**Belge Bölümü**.
Yaşam Büfesinde “Şifre ve Maviler”

“…Dilimize şifre sözcüğü Fransızca “Chiffrer” sözcüğünden girmiş: Rakamlaştırmak, bir yazıyı anlaşılmaması için kodlayarak yazmak (Erzurum 1970 / Orduevi / Genç meslektaşım / Mehveşin Maceraları/Süer A.). Fransızcaya İtalyanca “sıfır” veya “Arap rakamları” anlamına gelen “Ciffra” dan girmiş. İtalyancaya da Arapça “sıfır” demek olan “Şifr” den. Avrupalılar MS 1000 yılına kadar çok zaman isteyen ve hatalı işlem yapmaya açık Roma ve Eski Yunan sayılama sistemleri ile hesap yapmaya çalışıyorlardı. Bu insanlar Endülüs Müslümanlarının Hint kökenli 10 tabanını esas alan, konumlu ve sıfır içeren sayı sistemiyle hesap yapmayı kolayca ve çabucak yapabileceklerini görünce şaşırıp kalmışlardı. Öyle ki halk arasında sıfırın (şifr) büyülü, gizem içeren bir rakam olduğu kanısı yerleşmişti. Sonradan bu karışıklığı gidermek, sıfırı nitelemek için “null, zero” gibi yeni sözcükler türetilmek zorunda kalınmıştı (Arka Kapı; 2018/1)…”

**Çalışma Yönergesi**.
Şifre sözcüğünün kökenini anlatan metne göre aşağıdaki ifadelerin doğru olup olmadığını belirtin. Her ifadeye evet ya da hayır diye yanıt verin ve kararı belirleyen sözleri metinden aynen alıntılayın.
1. "Şifre" sözcüğü Türkçeye doğrudan Arapçadan girmiştir.
2. Avrupalılar MS 1000 yılına kadar Roma ve Eski Yunan sayılama sistemleriyle hesap yapmaya çalışıyordu.
3. "Null" ve "zero" sözcükleri sıfırı nitelemek için türetilmiştir.

**Veri Kümesi Kesiti**.
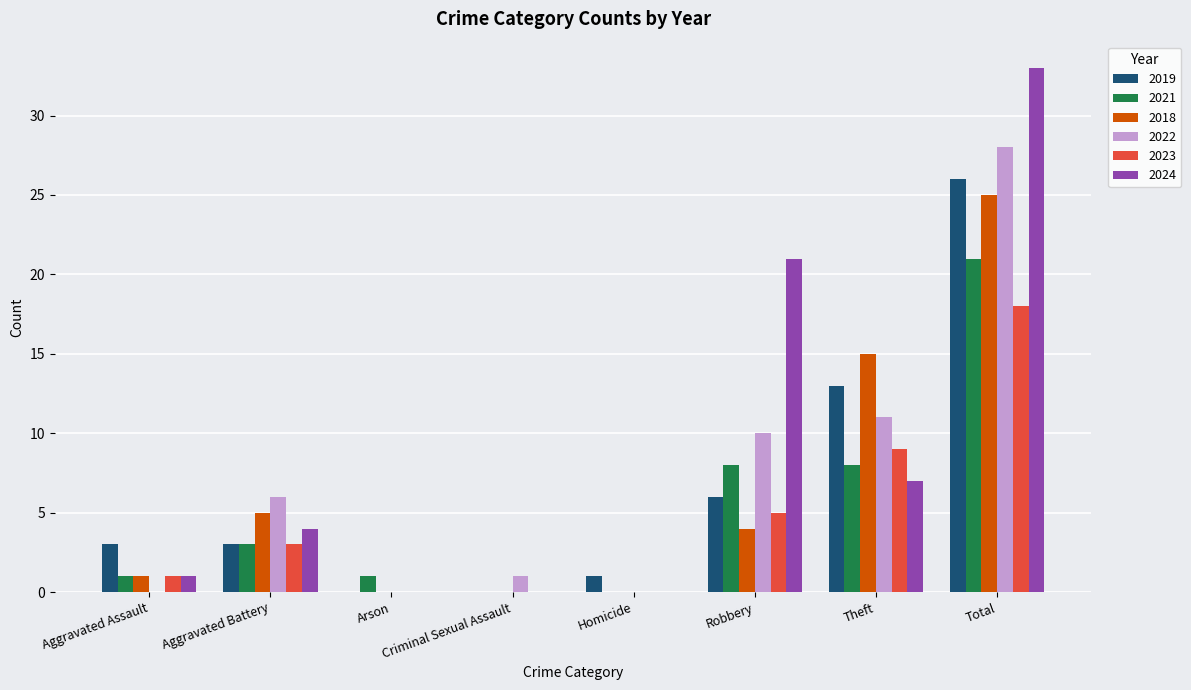

What is the sum of all 2019 values?

52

**Alıştırma Yanıtı**.
1. Hayır: «Dilimize şifre sözcüğü Fransızca “Chiffrer” sözcüğünden girmiş»
2. Evet: «Avrupalılar MS 1000 yılına kadar çok zaman isteyen ve hatalı işlem yapmaya açık Roma ve Eski Yunan sayılama sistemleri ile hesap yapmaya çalışıyorlardı.»
3. Evet: «sıfırı nitelemek için “null, zero” gibi yeni sözcükler türetilmek zorunda kalınmıştı»